So many shops are pitching on the rough coronavirus seas these days, trying to figure out how to stay afloat in this changed world. And each independent shop helps support a whole web of independent designers and craftspeople whose work they sell, so we're supporting many small businesses at once when we buy from these shops. Any mention or purchase, no matter how small, helps them out.
In that spirit, I thought I'd tell you about a few of the little curated shops I love to visit, in person and online. Running a shop like these requires expertise and a strong point of view, and that's what I go there for.
The people who run these shops want to show you what they love. They think you might love it, too. And you might leave with some discoveries - a book about an artist you've never heard of, a beautiful handmade ceramic vase the store owner found at a flea market somewhere, an eraser from Japan that's the perfect eraser ever made and makes you happy every time you use it. I love immersing myself in someone else's point of view for a bit and letting them show me what the world looks like to them.

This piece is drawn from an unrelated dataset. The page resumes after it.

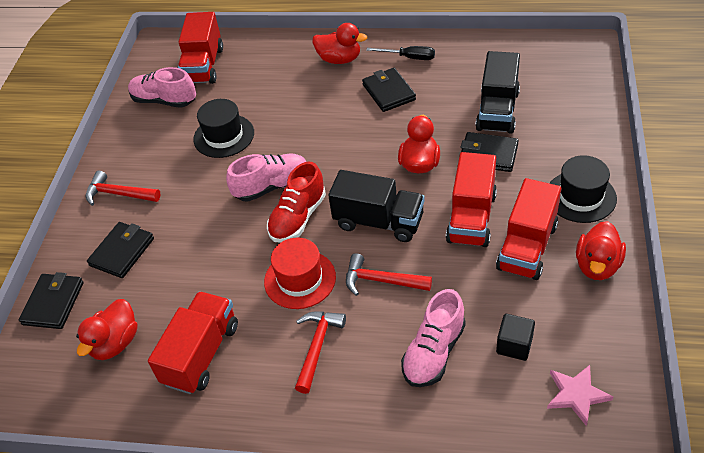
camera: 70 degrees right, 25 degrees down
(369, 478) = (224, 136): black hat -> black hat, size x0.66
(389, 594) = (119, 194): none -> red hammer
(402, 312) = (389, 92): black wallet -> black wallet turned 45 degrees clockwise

Rare Device, San Francisco, CA
I used to work here doing visual merchandising and window decoration (the exterior shot above shows some of my window handiwork), and RD was my first Navy Midnight stockist! This store is an unusual thing - one that is truly looking for new up-and-coming designers and artists to feature and support. Ceramics, jewelry, stationery, books, kid stuff, and art exhibitions - they've got things you won't see anywhere else and also some design classics. You will not leave without seeing something unexpected - and something (or several somethings) that you really want. It's dangerous that way, but you're not scared of a little temptation are you?
The Perish Trust, San Francisco, CA
The Perish Trust is just down the street from Rare Device and has a completely different vibe. It's a very personal, moody, vaguely Southwestern-meets-Japanese world created by a photographer and photo stylist who love having a space they can style and restyle to their hearts' content. I sometimes have a hard time buying things there because I want so many things that it short circuits my brain, and I can't make a decision. I go there often enough, though, that I have succeeded in buying quite a few things - some of my very favorite ceramics, for sure. They also have furniture, artwork, jewelry, books, paper goods, clothing and bath and body products. I always love walking in the door, breathing in the palo santo, and seeing what they've done with the place.

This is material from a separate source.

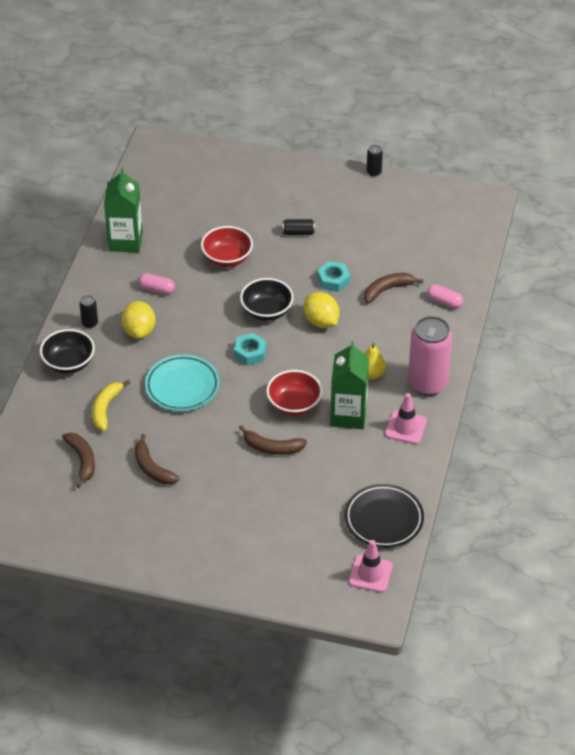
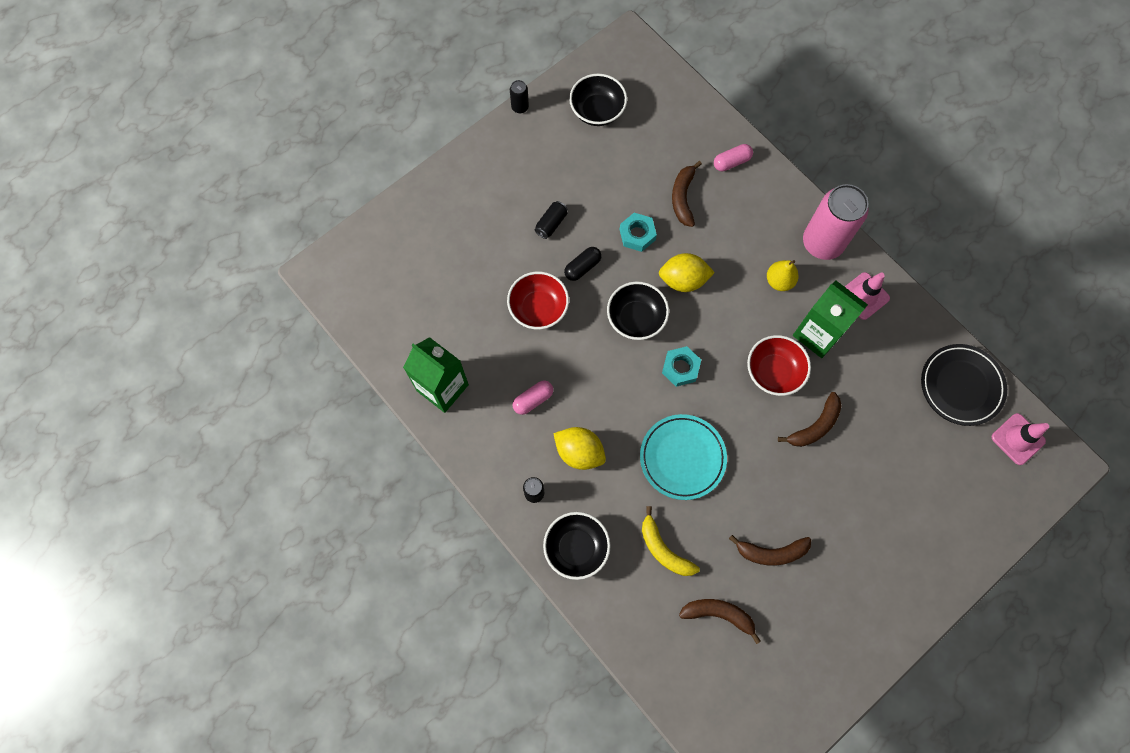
camera: 55 degrees left, 25 degrees up
(280, 265) = (582, 267): none -> black capsule
(412, 212) = (597, 111): none -> black bowl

AB Fits, San Francisco, CA
Usually I'm wearing at least one thing I got at AB Fits. Right now, I'm wearing a pink pair of Levi's I got there a few months ago. Their specialty is denim, but they have a lot of other stuff, too - shoes, hats, scarves, shirts, jewelry. You could shop here for your whole wardrobe, except for your ball gowns maybe, and I pretty much do. It's non-boring basics, expertly curated by owner Howard Gee for the last 30 years. Yes - 30 years. He knows his stuff, and he'll help you find the perfect thing. And if you can go in person or do a FaceTime shopping appointment - do it - the website's great, but it doesn't have everything in the store on it.

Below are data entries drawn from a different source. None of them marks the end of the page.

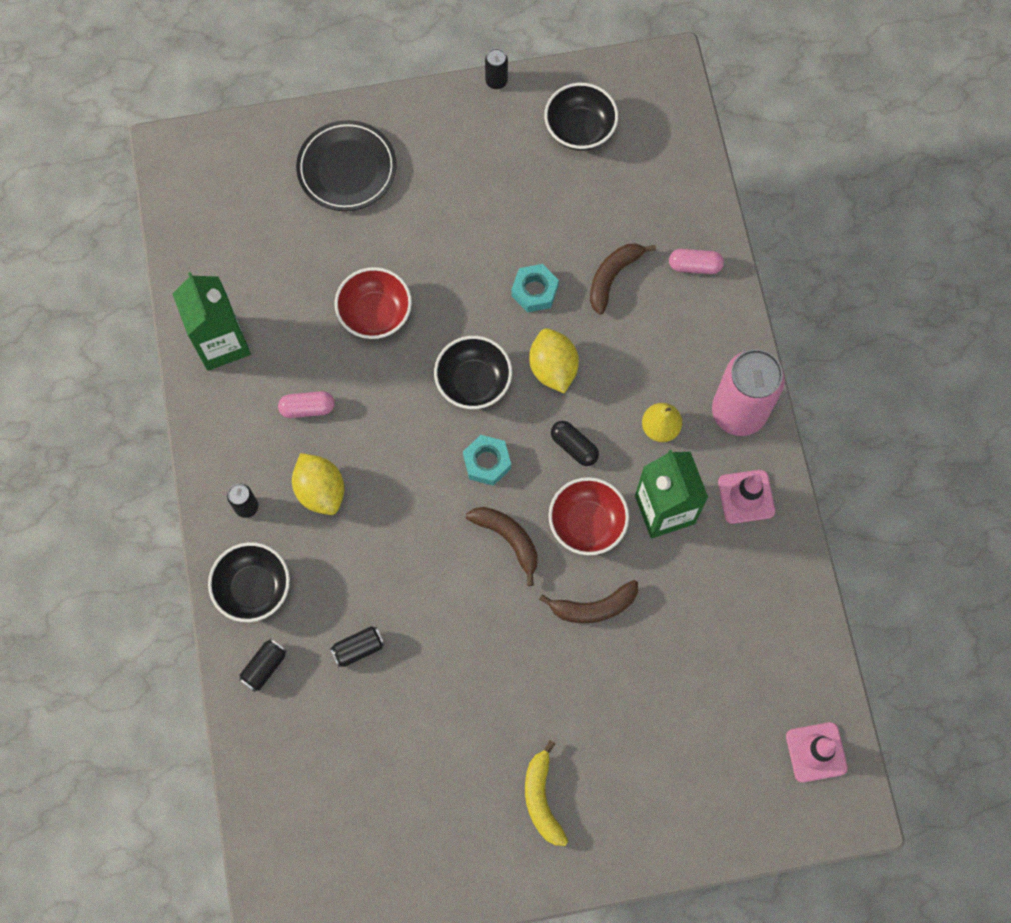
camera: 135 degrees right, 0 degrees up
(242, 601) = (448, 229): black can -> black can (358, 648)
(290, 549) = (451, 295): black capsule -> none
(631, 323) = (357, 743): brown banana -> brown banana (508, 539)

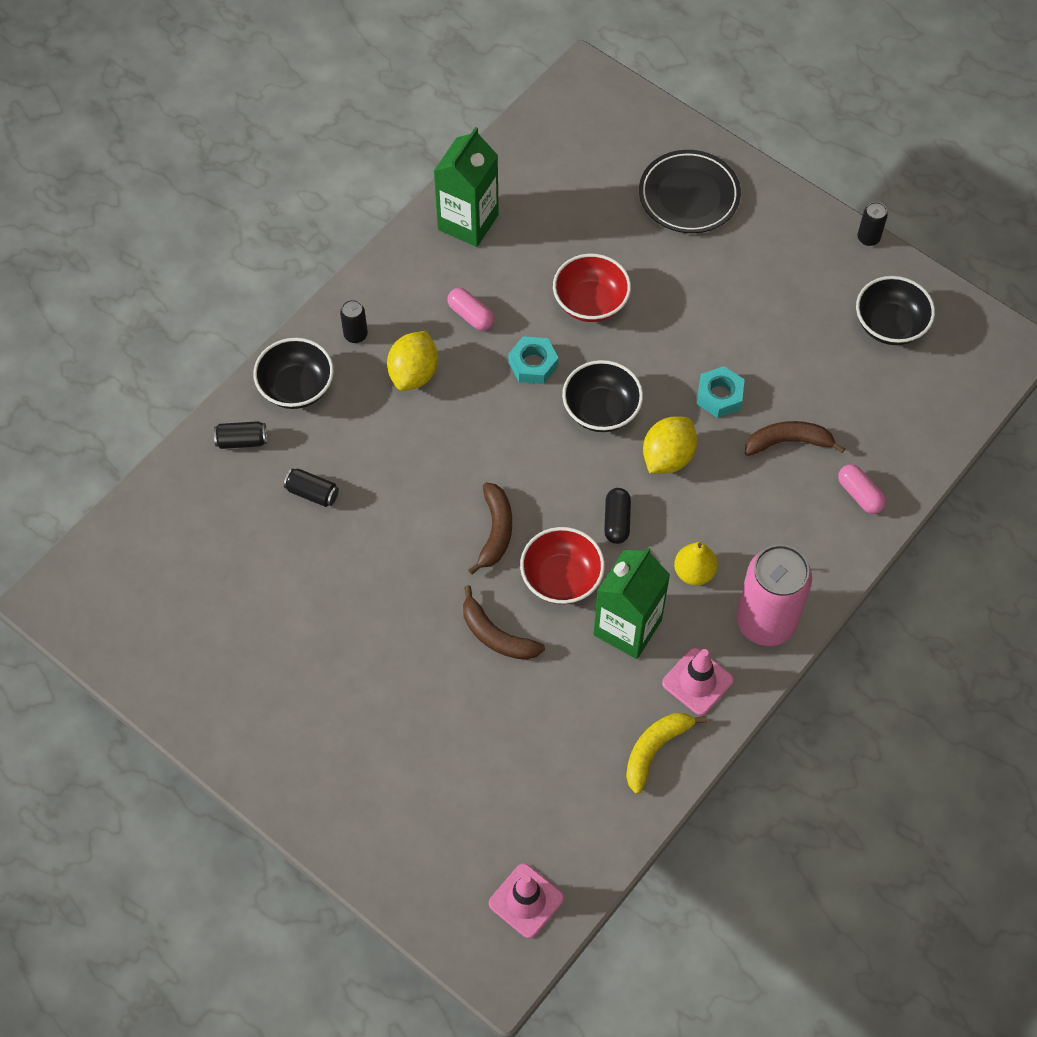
camera: 50 degrees right, 10 degrees down
(487, 462) = (544, 469): turquoise nut -> turquoise nut (533, 364)
(542, 799) = (304, 714): yellow banana -> yellow banana (655, 750)

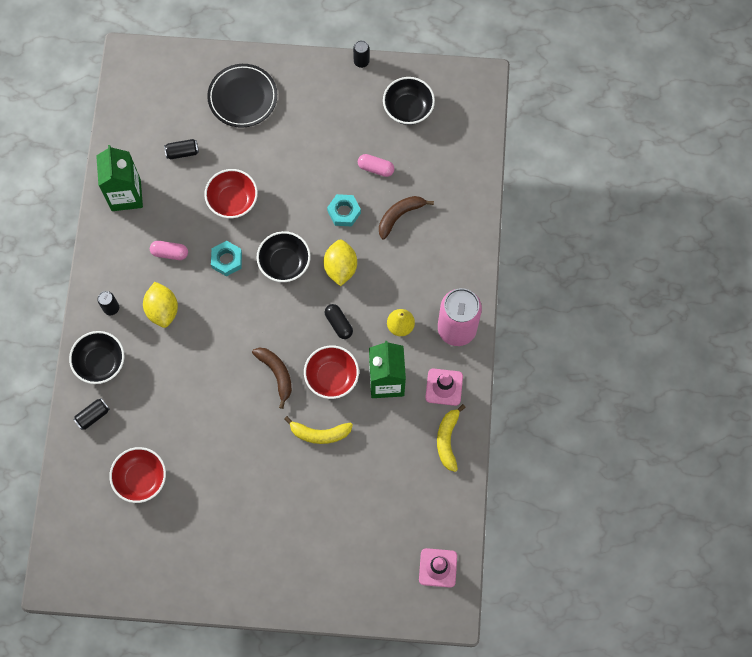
camera: 35 degrees left, 10 degrees up
(242, 547) = (141, 478): none -> red bowl
(312, 493) = (157, 420): black can -> black can (182, 152)
(496, 635) = (320, 433): brown banana -> yellow banana
(859, 494) = (458, 222): pink capsule -> pink capsule (376, 168)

The Aesthetic Union, San Francisco, CA
San Francisco doesn't have many letterpress print shops anymore - not much industry of any kind, really, in this expensive-real-estate town - but James at The Aesthetic Union is keeping print alive. So many reasons to go there - you can see the huge old presses at work, buy amazing art supplies and James' artwork, pick up a Black Lives Matter poster, and then go next door to Tartine Bakery or Heath Ceramics. Check the website before you head over in person, though, because as of mid July, they are finishing up a shop remodel and not open in real life - though always on the web.
Bon, Tucson, AZ
This is the only shop on the list that I haven't been to in person - I know them through their website and Instagram. But if I'm ever in Tucson, I will be there straight from the airport. The mother-daughter team at Bon designs a few clothing pieces themselves and sources others from various simple and refined clothing lines. I aspire to master Bonnie's sophisticated and classic look - a simple Japanese shirt paired with worn-in jeans, a little Native American jewelry, and some red lipstick. Plus they have accessories and housewares and straw hats that all could have come from a French flea market - but somehow not put together in the cutesy way things 'from a French flea market' might look in less skillful hands. Like the folks at The Perish Trust, these ladies are masters of patina, texture and atmosphere.
And there you go! So many beautiful discoveries to be made at these shops!
I hope you'll consider shopping small and quirky and independent when you can.
Note: Photos are by the stores listed, except the first photo is by me.